This may not be the rarest of Soundies, but it certainly is one of the best. With Count Basie’s orchestra providing the music, and Jimmy Rushing the vocal, how can you miss?

Born in Red Bank, New Jersey, William (Count) Basie honed his jazz chops in nearby Harlem, then came to musical maturity in the Midwest, absorbing the blues-drenched sounds of Kansas City and all points south. The Bennie Moten Orchestra, with which he played between 1929 and 1932, performed the blues regularly, and more so Basie’s own orchestra. In Jimmy Rushing, the band had the finest blues shouter, pop singer, and balladeer in 1930s jazz. Jimmy was with Basie from the beginning and would be featured with the band until 1949.

“Take Me Back, Baby” was one of the Basie band’s and Rushing’s featured blues performances, one that they recorded on September 24, 1941. It was a natural for a Soundie, although the producers decided to turn the number into a “song-story,” rather than a straight band performance.  Rushing, who never played a reed instrument, is seen playing alto sax. He falls asleep and the story begins!

A few things to look for and listen to.

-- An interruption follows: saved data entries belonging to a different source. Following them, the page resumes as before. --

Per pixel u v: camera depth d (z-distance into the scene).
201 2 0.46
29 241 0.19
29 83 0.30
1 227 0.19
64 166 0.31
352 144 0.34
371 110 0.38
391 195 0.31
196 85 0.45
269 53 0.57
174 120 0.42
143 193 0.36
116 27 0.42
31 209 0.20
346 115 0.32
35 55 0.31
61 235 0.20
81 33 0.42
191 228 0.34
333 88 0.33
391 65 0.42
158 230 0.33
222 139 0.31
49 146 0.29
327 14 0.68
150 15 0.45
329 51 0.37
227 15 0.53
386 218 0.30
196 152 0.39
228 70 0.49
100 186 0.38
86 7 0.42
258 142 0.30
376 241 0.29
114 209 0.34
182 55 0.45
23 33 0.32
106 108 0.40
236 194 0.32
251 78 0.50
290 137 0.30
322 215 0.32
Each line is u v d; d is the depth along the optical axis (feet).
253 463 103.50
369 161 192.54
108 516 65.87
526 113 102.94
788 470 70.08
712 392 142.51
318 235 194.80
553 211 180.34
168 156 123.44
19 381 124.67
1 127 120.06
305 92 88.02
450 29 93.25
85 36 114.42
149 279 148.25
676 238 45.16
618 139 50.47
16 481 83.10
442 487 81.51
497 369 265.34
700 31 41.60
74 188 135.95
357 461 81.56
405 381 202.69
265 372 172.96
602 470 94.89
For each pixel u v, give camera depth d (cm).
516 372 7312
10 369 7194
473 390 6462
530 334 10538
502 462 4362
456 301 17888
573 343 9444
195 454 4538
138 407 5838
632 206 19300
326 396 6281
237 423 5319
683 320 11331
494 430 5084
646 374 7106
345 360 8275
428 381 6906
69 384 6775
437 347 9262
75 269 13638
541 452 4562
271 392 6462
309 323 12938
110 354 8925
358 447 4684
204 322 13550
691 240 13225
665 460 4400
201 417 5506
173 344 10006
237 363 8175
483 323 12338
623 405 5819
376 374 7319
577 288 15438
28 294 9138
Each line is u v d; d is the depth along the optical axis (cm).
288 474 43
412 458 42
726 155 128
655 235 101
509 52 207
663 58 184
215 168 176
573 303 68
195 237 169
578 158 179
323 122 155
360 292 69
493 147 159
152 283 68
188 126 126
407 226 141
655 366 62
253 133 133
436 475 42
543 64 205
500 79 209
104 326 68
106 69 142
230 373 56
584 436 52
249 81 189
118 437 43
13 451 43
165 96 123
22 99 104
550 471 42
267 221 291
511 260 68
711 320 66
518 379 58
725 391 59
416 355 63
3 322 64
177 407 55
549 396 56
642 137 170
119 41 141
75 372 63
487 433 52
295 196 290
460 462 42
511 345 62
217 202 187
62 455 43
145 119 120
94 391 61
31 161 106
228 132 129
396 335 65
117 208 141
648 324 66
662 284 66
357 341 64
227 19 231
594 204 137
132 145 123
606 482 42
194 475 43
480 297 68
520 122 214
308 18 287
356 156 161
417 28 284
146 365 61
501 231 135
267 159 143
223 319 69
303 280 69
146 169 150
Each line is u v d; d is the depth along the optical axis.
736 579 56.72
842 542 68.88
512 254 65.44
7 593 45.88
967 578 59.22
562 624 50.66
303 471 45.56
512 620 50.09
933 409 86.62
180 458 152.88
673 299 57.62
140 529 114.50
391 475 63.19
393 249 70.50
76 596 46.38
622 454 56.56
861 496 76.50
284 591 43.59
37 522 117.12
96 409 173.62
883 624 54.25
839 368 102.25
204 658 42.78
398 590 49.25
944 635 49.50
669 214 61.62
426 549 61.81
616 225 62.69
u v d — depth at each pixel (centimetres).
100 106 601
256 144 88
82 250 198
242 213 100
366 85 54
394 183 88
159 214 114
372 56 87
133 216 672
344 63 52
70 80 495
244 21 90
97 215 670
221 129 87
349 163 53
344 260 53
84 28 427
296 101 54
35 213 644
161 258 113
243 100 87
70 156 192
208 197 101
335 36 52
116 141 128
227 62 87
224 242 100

Jimmy’s girlfriend is dancer Winnie Johnson who is often seen as an extra in Soundies. Be sure to read her lips when she discovers Jimmy’s “little black book.” This datebook is composed mostly of made-up names, although the first on the list is “Lulu White,” a famous brothel madam in New Orleans’s Storyville sector. Jimmy’s vocal is fabulous, and the band is in great form, with obligatos from Basie, Tab Smith on alto sax, and Dickie Wells on trombone.

Count Basie’s band only made two Soundies (the week of October 27, 1941). Why he was not afforded the standard four titles is not known. Cost? Or perhaps availability? I, for one, would have been happy with a dozen more.